About ten years ago, I was a professional life drawing model in art galleries, universities, and studios all over Ontario. I did not have good self-esteem at the time and was hypercritical of my body. However I decided to embark on this very interesting career when I was unemployed and the chance to make really good money presented.
The first place I modelled was for a group of seniors in an old church in Goderich, Ontario. I had no idea what I was doing but the gentle group guided me and from the moment I first dropped my robe, nobody died...nobody had a heart attack, so I figured, this might be alright. From then on, I modelled in the Tom Thompson Art Gallery in Owen Sound, The Southampton Art Gallery, the University of Guelph, Loyalist College, Albert College, a private group of artists in both Belleville and Kingston. I also modelled for sculptures at Loyalist in Belleville.

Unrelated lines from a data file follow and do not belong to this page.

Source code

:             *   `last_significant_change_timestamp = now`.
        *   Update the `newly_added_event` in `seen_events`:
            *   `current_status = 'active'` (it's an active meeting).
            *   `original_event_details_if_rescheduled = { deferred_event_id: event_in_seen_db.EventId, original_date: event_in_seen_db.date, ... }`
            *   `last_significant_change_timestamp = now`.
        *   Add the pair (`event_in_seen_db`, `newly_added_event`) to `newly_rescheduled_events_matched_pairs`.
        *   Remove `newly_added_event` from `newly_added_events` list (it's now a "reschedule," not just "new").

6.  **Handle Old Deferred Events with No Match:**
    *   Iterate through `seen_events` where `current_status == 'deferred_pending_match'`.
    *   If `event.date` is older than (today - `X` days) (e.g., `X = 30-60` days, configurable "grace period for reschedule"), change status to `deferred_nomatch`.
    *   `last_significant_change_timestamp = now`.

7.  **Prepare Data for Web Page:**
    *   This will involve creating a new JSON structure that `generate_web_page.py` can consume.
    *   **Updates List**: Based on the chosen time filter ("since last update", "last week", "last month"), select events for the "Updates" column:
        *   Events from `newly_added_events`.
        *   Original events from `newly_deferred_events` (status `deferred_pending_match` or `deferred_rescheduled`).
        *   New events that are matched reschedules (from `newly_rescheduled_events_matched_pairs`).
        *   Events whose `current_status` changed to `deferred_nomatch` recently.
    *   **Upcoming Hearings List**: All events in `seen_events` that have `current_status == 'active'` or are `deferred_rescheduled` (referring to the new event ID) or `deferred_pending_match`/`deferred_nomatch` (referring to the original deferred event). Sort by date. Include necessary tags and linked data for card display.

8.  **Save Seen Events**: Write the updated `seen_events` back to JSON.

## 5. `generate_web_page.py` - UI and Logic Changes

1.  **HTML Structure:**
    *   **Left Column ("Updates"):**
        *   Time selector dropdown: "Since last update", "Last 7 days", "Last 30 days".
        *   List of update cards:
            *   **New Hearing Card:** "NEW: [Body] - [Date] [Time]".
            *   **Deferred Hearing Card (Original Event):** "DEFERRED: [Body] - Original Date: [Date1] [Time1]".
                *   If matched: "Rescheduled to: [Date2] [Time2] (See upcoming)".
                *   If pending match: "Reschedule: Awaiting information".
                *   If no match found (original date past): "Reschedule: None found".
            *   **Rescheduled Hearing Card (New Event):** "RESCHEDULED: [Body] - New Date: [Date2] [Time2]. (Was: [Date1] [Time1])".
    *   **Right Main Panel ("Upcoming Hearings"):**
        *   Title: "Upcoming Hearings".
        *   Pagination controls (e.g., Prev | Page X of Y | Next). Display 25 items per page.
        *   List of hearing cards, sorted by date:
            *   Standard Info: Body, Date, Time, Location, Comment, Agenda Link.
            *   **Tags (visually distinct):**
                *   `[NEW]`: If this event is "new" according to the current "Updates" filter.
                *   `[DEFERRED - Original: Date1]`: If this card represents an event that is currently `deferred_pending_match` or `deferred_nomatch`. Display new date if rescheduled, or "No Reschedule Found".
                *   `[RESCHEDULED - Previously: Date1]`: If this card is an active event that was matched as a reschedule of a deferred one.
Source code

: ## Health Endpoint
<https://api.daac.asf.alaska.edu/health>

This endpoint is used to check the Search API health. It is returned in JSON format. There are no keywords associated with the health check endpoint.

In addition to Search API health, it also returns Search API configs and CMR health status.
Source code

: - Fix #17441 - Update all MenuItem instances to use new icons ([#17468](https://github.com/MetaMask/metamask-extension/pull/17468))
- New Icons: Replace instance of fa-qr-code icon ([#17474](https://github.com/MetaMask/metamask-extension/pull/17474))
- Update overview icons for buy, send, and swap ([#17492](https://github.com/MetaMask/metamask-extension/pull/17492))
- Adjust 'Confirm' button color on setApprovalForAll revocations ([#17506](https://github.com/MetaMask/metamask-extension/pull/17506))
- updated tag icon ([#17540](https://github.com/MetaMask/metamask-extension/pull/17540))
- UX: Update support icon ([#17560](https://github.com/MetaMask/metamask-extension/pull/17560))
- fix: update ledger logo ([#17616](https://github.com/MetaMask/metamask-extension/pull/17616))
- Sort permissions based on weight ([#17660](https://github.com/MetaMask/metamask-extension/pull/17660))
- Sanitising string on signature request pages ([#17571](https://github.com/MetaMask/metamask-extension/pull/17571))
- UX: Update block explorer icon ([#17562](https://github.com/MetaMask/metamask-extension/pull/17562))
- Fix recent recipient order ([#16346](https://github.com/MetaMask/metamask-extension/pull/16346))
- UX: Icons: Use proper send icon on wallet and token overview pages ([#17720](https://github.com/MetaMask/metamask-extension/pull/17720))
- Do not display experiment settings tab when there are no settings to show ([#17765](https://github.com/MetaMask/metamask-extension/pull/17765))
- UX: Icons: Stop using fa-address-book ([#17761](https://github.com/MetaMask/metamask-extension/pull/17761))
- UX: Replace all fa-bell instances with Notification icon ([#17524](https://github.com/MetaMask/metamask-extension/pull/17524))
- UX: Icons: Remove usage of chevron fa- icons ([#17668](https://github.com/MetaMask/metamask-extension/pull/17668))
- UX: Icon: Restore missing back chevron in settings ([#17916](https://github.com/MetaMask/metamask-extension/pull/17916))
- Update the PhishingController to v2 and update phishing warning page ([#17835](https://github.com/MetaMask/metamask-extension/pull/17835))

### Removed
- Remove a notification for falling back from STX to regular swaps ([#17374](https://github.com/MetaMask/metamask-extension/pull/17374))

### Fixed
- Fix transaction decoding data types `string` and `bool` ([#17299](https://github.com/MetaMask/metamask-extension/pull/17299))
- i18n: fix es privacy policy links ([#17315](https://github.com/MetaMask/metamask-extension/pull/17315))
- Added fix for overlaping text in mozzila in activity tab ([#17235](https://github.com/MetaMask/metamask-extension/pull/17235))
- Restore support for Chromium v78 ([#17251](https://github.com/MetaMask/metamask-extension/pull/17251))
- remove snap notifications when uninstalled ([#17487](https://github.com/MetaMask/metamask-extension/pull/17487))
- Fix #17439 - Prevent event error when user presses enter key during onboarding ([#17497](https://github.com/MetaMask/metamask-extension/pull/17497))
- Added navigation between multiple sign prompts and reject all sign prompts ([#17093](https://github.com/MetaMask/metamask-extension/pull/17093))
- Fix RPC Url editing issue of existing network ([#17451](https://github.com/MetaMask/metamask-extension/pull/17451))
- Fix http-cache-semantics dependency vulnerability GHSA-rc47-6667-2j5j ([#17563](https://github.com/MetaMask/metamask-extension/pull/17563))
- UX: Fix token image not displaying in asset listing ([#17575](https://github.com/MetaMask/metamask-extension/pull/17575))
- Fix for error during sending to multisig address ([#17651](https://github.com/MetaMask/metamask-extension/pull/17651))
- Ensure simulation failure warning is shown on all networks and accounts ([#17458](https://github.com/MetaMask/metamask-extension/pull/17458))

I always cast a glance over my shoulder to see if I am hanging anywhere in galleries or art shows or people's homes. :) As time went on, I would go to museums and study classic poses to offer my artists. I loved hanging out with these special souls who delighted in adding their own touches and I was always fascinated by their individual interpretations of my body. Artistic license at it's finest. I grew more and more comfortable with my own body. Here I was accepted for my curves and if I happened to lose weight, I was met with disappointment by my artists who delighted in vivacious lines. After years of yo yo dieting, this was a welcome bit of news...to be accepted as I was. (I would kill for that figure today...just saying).
I was able to strike a pose and hold it for an hour without moving a muscle. I could even slow my heart rate and breathing. When we broke for cookies and tea, I would throw on my robe and wander around the room looking at everyone's work. Often, the artists would give me their pictures and I still have a collection of them as they remind me of a different time in my life and I am proud I took the first step in a very healing direction. I did model once fully clothed but that was the only time. Sadly, I had to stop modelling after literally getting stuck in a pose and being unable to move. My body locked up. I told the professor he would have to dismiss the class because unlocking my body was not going to be a pretty sight. I still get offers today and perhaps at some point when I am a bit more limbered up, I will return to a career that I loved. Artists don't care how old you are, what you weigh or about anything for that matter. To them, you are an inspirational bowl of fruit.
That is such an inspiring story. I wish you all the best and good luck with coming back to career. The painting is very beautiful.
thank you so much
From an artists perspective, Life Models are a rainbow of beautiful curves and tones! Live your dream, life is short, beautiful story.
thank you!
Beautiful article !i've done a handful of modeling (for artists and photographers) , and modeling for life painting/ drawing definitely is the most challenging by far! Sitting so still was difficult for me and would always leave me a little sore! But it was always really rewarding to see the paintings/ drawings. How sentimental and what a sweet keepsake to look back on as you age . Thank you so much for sharing <3
You are very welcome. It reminds me of a time when I stepped out of my comfort zone and into courage.